Create Queries: With the completely configured repo, we can now add SQL queries that will build and populate our tables. Add SQL queries to the
.sql
files in your project directory. If you already have tables in your dataset, you will need to follow your schema's protocol, but if like me, you have to tables in the dataset, then DBT will create the tables for you.

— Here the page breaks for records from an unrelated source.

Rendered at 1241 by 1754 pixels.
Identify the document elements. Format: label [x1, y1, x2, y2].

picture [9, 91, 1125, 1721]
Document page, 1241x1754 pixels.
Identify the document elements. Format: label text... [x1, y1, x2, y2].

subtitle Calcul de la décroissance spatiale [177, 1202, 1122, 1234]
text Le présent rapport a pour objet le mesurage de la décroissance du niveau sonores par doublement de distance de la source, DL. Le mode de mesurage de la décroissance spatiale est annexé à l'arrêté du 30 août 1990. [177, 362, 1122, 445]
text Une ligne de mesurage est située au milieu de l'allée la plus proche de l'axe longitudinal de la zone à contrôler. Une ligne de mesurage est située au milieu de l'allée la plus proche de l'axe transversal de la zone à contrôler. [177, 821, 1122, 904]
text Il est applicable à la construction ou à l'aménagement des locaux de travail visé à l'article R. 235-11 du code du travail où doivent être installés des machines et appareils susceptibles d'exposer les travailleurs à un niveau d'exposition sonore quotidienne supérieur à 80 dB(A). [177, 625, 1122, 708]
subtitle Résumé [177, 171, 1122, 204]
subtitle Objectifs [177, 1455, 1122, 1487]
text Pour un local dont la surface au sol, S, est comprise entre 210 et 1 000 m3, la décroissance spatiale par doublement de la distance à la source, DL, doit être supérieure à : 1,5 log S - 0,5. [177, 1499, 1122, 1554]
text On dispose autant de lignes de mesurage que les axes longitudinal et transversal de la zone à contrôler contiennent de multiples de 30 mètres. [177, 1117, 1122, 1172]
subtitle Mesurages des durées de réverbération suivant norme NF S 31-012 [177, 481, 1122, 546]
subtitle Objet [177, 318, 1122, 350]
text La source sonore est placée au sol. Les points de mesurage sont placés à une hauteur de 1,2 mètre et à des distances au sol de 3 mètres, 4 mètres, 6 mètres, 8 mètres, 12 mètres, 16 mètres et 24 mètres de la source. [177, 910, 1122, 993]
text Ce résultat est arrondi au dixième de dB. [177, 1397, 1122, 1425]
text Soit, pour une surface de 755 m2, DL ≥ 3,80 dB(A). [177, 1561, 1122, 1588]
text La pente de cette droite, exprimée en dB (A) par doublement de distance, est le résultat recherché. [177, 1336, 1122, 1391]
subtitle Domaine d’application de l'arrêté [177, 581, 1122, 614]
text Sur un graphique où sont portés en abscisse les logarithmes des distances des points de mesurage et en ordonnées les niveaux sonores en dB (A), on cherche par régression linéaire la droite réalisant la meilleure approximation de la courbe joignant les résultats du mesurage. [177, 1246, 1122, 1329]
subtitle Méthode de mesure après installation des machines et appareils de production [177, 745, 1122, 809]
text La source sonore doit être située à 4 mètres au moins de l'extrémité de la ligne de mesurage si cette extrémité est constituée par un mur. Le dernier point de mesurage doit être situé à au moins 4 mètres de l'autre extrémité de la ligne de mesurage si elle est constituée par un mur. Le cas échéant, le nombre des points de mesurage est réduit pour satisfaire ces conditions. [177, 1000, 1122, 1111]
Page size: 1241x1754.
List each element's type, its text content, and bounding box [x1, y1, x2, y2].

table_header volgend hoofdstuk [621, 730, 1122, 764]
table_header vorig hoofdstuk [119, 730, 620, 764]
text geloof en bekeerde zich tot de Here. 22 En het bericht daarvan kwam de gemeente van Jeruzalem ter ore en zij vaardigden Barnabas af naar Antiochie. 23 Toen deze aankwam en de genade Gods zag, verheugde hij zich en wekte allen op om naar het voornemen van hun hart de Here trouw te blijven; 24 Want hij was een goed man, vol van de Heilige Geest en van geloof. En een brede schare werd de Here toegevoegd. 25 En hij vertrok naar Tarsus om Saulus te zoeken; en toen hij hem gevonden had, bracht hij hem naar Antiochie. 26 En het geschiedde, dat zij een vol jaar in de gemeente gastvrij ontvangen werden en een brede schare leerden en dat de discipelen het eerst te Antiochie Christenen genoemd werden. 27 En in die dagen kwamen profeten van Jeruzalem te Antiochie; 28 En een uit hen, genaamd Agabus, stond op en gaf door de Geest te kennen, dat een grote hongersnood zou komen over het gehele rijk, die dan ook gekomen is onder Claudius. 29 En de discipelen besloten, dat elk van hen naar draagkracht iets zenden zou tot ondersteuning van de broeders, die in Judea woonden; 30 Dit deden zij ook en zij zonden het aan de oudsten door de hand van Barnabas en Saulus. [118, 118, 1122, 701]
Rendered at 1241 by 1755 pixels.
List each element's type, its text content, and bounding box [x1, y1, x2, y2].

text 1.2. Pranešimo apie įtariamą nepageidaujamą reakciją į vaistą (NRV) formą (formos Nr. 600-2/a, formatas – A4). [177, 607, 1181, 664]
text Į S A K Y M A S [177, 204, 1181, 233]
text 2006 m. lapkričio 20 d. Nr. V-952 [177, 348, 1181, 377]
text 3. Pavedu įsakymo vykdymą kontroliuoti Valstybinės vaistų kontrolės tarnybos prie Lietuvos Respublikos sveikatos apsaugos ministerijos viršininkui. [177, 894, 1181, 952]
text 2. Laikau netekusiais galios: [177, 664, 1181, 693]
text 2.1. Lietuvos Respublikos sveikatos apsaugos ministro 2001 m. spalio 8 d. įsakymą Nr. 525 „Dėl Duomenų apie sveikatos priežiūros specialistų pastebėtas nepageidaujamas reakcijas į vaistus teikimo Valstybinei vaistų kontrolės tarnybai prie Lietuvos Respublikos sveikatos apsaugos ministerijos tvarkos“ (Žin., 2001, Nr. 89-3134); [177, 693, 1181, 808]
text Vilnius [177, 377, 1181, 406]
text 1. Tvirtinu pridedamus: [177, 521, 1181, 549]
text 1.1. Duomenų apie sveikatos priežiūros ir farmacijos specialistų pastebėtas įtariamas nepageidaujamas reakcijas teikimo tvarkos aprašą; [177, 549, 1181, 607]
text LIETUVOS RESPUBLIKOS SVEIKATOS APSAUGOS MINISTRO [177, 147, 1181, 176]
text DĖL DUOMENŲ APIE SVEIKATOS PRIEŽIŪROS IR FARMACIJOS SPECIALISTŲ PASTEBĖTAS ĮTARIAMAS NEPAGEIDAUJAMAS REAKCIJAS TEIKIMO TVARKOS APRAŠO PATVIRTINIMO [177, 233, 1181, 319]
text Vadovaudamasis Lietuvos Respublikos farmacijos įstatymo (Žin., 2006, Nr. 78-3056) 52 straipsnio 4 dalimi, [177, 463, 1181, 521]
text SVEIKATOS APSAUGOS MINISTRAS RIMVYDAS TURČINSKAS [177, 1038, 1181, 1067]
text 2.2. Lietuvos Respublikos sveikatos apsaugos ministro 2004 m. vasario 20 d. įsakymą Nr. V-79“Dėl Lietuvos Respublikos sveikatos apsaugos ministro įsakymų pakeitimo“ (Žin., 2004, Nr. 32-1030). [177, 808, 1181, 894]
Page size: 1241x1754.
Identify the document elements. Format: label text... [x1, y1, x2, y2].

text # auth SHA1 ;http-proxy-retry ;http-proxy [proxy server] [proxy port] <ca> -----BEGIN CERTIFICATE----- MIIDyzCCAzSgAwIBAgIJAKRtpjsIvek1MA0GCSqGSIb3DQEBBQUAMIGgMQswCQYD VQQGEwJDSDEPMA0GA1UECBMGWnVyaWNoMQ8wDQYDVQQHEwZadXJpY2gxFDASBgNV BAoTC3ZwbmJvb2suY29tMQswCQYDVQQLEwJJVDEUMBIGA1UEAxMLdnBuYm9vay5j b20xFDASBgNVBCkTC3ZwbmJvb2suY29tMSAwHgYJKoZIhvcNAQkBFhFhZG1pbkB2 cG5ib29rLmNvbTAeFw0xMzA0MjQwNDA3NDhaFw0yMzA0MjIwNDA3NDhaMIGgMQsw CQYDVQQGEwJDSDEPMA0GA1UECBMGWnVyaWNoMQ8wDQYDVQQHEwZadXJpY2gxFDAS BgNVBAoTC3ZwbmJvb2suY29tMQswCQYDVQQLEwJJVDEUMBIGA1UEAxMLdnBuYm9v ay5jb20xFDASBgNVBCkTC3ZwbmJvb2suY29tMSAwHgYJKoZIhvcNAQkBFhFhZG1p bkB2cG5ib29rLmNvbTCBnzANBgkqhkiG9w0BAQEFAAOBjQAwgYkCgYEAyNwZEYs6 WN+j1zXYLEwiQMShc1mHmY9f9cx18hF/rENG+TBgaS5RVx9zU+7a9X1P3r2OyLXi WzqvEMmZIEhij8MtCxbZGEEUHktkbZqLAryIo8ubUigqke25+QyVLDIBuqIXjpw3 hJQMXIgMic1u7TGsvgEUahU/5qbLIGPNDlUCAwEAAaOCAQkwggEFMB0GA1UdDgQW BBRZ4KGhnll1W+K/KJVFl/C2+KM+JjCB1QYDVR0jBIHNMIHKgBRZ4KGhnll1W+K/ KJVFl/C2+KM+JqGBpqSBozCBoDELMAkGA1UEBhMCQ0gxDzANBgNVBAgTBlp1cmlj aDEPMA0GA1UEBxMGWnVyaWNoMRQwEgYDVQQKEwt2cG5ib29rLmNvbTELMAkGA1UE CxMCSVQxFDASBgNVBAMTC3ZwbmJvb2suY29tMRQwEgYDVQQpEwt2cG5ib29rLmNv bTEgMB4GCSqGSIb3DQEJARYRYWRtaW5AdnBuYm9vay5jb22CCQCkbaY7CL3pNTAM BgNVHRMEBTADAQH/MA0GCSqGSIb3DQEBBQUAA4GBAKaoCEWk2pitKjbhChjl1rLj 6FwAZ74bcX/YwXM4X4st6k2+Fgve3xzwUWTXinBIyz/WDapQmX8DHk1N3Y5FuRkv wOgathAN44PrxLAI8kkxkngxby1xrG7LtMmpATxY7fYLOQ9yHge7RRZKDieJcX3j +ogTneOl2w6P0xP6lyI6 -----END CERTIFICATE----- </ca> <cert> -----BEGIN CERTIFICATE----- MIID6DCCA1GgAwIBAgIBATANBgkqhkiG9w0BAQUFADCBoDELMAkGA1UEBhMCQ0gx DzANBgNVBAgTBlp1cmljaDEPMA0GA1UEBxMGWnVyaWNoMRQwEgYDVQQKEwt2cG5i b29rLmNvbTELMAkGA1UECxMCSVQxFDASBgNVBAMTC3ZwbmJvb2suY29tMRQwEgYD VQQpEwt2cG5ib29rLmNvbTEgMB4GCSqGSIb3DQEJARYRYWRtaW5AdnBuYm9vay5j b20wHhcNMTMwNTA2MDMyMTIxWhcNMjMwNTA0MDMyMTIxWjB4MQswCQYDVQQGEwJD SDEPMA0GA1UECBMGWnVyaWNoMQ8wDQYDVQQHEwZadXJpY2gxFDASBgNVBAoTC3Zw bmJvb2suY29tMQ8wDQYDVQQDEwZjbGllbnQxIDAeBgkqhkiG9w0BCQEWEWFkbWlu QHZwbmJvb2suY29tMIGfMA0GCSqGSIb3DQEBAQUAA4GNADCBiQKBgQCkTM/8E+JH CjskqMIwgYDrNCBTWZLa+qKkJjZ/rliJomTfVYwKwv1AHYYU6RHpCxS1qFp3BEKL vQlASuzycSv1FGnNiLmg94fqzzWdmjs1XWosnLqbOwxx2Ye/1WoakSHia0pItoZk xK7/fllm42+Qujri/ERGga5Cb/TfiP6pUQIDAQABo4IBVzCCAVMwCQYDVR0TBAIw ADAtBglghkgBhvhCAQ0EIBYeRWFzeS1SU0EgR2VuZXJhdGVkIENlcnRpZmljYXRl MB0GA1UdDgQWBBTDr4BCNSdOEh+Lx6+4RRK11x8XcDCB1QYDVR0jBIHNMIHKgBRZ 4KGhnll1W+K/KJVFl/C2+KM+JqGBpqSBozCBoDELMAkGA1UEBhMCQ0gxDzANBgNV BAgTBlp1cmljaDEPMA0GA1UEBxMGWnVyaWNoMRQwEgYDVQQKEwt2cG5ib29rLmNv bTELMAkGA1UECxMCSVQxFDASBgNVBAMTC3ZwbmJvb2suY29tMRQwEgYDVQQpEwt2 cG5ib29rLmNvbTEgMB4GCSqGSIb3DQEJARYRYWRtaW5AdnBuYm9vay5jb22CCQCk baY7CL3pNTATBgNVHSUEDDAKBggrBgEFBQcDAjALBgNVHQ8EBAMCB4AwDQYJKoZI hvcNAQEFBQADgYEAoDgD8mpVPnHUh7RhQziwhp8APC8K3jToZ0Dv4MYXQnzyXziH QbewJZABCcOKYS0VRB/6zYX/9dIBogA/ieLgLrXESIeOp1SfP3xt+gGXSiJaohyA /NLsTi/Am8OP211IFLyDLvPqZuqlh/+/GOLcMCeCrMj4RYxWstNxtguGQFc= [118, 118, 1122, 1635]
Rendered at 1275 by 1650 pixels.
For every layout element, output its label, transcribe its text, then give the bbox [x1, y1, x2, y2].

My two queries are on data available in the BigQuery public data project. These are not actually queried with an analytics use case, but I wanted to test the concept of combining resources from two different datasets and creating a new view. So, TLDR, this in an engineer testing a feature set not an analytics gathering insights.
The format of queries is pretty straightforward. I created a CTE and then used that CTE to create a grouping of useful data. DBT formats everything like a SELECT
statement. So instead of Inserting
data into a DB, you can think of it as just querying the data you want and DBT handles the insert work for you. The last line of the file was the most interesting to me.
select * from bank_assets;
This says that I want to use all the data in my bank_assets
CTE in the new table the DBT is creating. The table’s name is the name of the time BTW.
Configure Profiles: The second to last step is to connect the local instance of DBT to our GCP project. Edit the
profiles.yaml
file with the necessary connection information. Locally I am using the json keys method of connecting to DB, but in part 2 we will switch to Oauth via cloud service accounts.
One thing that I particularly like to do is store my profile.yaml
in a specific location based on convenience or need. When you run dbt init
it creates a profiles.yml
in-the ~/.dbt/profiles.yaml
. I prefer to keep it close to the repo and not combine it the across DBT project.
Run DBT: Execute the DBT transformations locally to ensure they run successfully. This is the last step in the tutorial but is also a valid way to run DBT jobs. If you are running DBT on-prem, or connecting to a different cloud for your data warehouse, running through a cron job and the
dbt run
command is a valid option. Since I move myprofiles.yml
from the default location I need to specify where it should be run from.
dbt run --profiles-dir .
By following this tutorial, you should have a basic understanding of how to set up a project using DBT for data transformation.